Each nutrient level was replicated five times, making a total of 170 experimental units. Plants were harvested after 6 d of growth. At harvest, images of the petri dishes were taken with a digital camera (Pixera, Optical Apparatus, Los Gatos, California, USA) and then scanned and analyzed with DT-Scan (Delta-T Devices, Cambridge, UK) to calculate leaf area. Total biomass (roots plus shoots) was obtained after drying the harvested material 2 d at 60°C in an electric oven.
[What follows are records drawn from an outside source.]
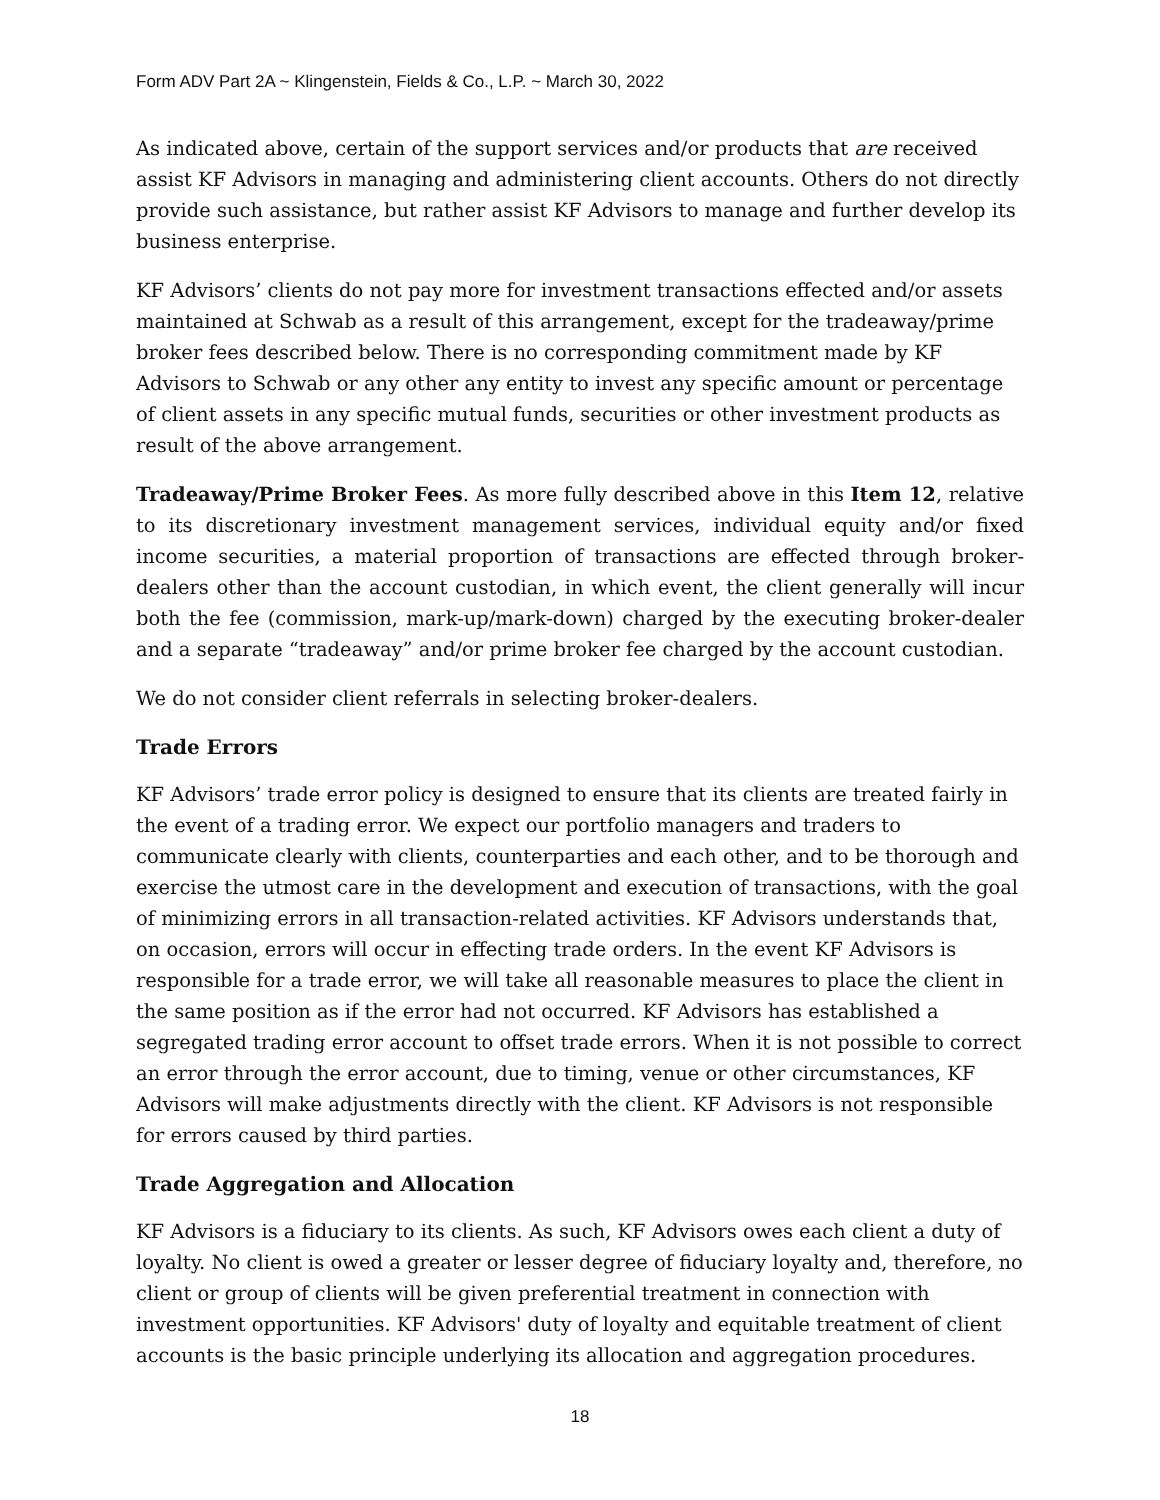Form ADV Part 2A ~ Klingenstein, Fields & Co., L.P. ~ March 30, 2022
As indicated above, certain of the support services and/or products that are received assist KF Advisors in managing and administering client accounts. Others do not directly provide such assistance, but rather assist KF Advisors to manage and further develop its business enterprise.
KF Advisors’ clients do not pay more for investment transactions effected and/or assets maintained at Schwab as a result of this arrangement, except for the tradeaway/prime broker fees described below. There is no corresponding commitment made by KF Advisors to Schwab or any other any entity to invest any specific amount or percentage of client assets in any specific mutual funds, securities or other investment products as result of the above arrangement.
Tradeaway/Prime Broker Fees. As more fully described above in this Item 12, relative to its discretionary investment management services, individual equity and/or fixed income securities, a material proportion of transactions are effected through broker-dealers other than the account custodian, in which event, the client generally will incur both the fee (commission, mark-up/mark-down) charged by the executing broker-dealer and a separate “tradeaway” and/or prime broker fee charged by the account custodian.
We do not consider client referrals in selecting broker-dealers.
Trade Errors
KF Advisors’ trade error policy is designed to ensure that its clients are treated fairly in the event of a trading error. We expect our portfolio managers and traders to communicate clearly with clients, counterparties and each other, and to be thorough and exercise the utmost care in the development and execution of transactions, with the goal of minimizing errors in all transaction-related activities. KF Advisors understands that, on occasion, errors will occur in effecting trade orders. In the event KF Advisors is responsible for a trade error, we will take all reasonable measures to place the client in the same position as if the error had not occurred. KF Advisors has established a segregated trading error account to offset trade errors. When it is not possible to correct an error through the error account, due to timing, venue or other circumstances, KF Advisors will make adjustments directly with the client. KF Advisors is not responsible for errors caused by third parties.
Trade Aggregation and Allocation
KF Advisors is a fiduciary to its clients. As such, KF Advisors owes each client a duty of loyalty. No client is owed a greater or lesser degree of fiduciary loyalty and, therefore, no client or group of clients will be given preferential treatment in connection with investment opportunities. KF Advisors' duty of loyalty and equitable treatment of client accounts is the basic principle underlying its allocation and aggregation procedures.
18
Dual-resource enrichment experiments
The four nutrients were combined in pairs to evaluate six interactions: N x P, N x K, N x Mg, P x K, P x Mg and K x Mg. From the single-resource enrichment experiments, five representative doses were chosen for each nutrient. These five doses were selected to include the whole range of the response curve: deficiency, optimum, and supraoptimal, which decreased growth compared to the optimum level. In the case of potassium, this last level was not attained. The doses of nitrogen, potassium, and magnesium were adjusted to fit a log scale, assuming a linear relation between successive points of the single resource response curve. The selected levels were nitrogen, 5.9, 35.6, 213, 1280, and 9000 µmol/L; phosphorus, 0.84, 1.8, 5.3, 40, and 1125 µmol/L; potassium, 6.69, 44.7, 299, 2000, and 4000 µmol/L; and magnesium, 2.4, 14.3, 84.7, 500, and 2000 µmol/L.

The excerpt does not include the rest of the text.